Деды, я вам почитать принес. Вот, пишет про дедов какой-то малец.
Я сидел на скамейке в парке и наблюдал за моднейшим человеком. Это был уже очень пожилой мужчина, может быть, семидесяти, может быть, ста семидесяти лет. Он ехал на старом скрипучем велосипеде «Урал» и напомнил мне собственного деда. Такой же седовласый щеголь: в сером пиджаке, синей рубашке и бейсболке с надписью Dubai. На ногах, само-собой, брюки и сандали с носками. Деды старой школы предпочитают надевать отглаженные брюки со стрелками для велосипедной езды.

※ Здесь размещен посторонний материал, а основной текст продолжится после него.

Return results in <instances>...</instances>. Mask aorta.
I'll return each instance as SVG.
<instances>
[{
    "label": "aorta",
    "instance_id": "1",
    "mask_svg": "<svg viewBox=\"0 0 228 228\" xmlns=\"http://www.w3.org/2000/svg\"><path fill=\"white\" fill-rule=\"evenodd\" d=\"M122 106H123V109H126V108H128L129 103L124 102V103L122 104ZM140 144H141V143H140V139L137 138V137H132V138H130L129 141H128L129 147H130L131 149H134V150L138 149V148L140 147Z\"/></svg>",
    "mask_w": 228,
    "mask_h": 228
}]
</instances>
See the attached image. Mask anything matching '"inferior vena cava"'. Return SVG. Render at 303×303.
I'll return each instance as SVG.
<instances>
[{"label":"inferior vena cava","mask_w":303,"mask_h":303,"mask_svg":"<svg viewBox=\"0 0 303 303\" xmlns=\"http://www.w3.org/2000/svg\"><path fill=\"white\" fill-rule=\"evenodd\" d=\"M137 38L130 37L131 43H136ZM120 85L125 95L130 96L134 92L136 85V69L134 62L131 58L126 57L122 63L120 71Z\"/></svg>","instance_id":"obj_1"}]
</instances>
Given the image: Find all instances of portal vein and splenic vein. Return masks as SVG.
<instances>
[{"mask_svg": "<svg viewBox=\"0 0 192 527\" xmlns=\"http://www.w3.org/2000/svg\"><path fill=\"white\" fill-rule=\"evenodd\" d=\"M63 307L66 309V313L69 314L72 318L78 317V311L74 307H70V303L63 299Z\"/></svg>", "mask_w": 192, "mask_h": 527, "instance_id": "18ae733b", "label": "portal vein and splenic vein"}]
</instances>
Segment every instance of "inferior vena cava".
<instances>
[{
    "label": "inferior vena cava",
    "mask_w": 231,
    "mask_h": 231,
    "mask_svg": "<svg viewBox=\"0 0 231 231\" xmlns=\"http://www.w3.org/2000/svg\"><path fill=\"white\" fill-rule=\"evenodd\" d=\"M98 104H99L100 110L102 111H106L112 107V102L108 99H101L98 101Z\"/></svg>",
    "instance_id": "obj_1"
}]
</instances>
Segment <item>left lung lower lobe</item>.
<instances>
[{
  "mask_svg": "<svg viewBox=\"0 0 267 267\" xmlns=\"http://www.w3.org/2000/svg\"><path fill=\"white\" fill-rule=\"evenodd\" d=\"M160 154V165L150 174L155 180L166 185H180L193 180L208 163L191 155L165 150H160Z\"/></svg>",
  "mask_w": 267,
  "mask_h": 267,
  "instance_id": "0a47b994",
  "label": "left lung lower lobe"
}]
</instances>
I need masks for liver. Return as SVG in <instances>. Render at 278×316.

Так сделал и моднейший человек, а чтобы злая цепь не оборвала портки снизу — приладил к штанинам по бельевой прищепке. Прямо точь в точь, как мой дед. Он тоже катался в брюках на велосипеде, точнее не катался — это мелокобуржуазная забава городских пижонов — а ездил по делам: ругаться к председателю совхоза, за деталью на механизированную тракторную станцию, в сельпо, чтобы купить «Ситро» внуку, то есть мне, и «Жигулевское» — себе.
Дед всегда ходил в пиджаках и брюках, даже когда работал на огороде. Не знаю, как насчет штанов, но пиджаков у него было три. Один — будничный, в его нагрудном кармане непременно лежала рулетка, складной ножик, отвертка и, конечно, синяя изолента. Летом, когда было особенно жарко, будничный пиджак надевался на майку или на голое тело. Был еще выходной пиджак, в него дед облачался по праздникам и в воскресение. Хоть он и считал себя коммунистом, но говорил, что работать в воскресенье — грех. И не работал, пусть и очень хотел: слонялся по дому, читал газеты и книги, изредка смотрел телевизор, плевался, ругался и выключал. «Какой-то собачий свист, тьфу! Показывают черте что.» — жаловался дед, зло кивая на адский ящик.
Имелся еще один пиджак — сакральный — с орденской планкой. Мне с детства нравился этот таинственный разноцветный прямоугольник. Я понятия не имел, что он обозначает, но видел с каким почтением дед поправлял его на своем парадном костюме. Однажды дед объяснил, что эти синие, желтые, красные и зеленые столбики, символизируют награды, которые хранятся в серванте, в большой фарфоровой супнице, вместе с пенсионным, ветеранским и деньгами «на смерть». Сакральный пиджак дед примерял строго раз в год — на 9 мая. В этот день он мог позволить себе как следует выпить и выходил в свет в своем моднейшем пиджаке с орденской планкой. В этом же пиджаке, с этой же планкой его и похоронили.
Я любил своего деда и теперь, когда вижу таких же седых велосипедистов, пусть и помоложе, вспоминаю о своем славном предке и об этом удивительном поколении суровых мужчин в моднейших будничных или выходных пиджаках, которые кололи орехи пальцами, скручивали козьи ножки и умели делать все.
Дед находил воду для рытья колодца при помощи лозы — двух согнутых под прямым углом кусочков антенны от радиоприемника, он шил обувь, разводил пчел, чинил трактора, умел принять роды у коровы, подковать лошадь и починить утюг. Причем он был такой не один: все его деревенские сверстники, вернувшиеся живыми с войны (а таковых, честно говоря, было не так уж и много) более-менее владели десятками ремесел. Из вышеприведенного списка я не умею делать вообще ничего. Это не чтобы плохо — просто нет соответствующих вызовов, другое время.
Мужчина на велосипеде «Урал» с прищепками на штанинах, в моднейшем, очевидно парадном, пиджаке медленно проскрипел мимо меня. На мгновение мне показалось, что от него пахло то ли «Шипром», то ли «Тройным». Я подумал, что мне тоже нужно завести три пиджака и «Шипр» и с этими мыслями побрел по Вавилону в сторону торгового центра.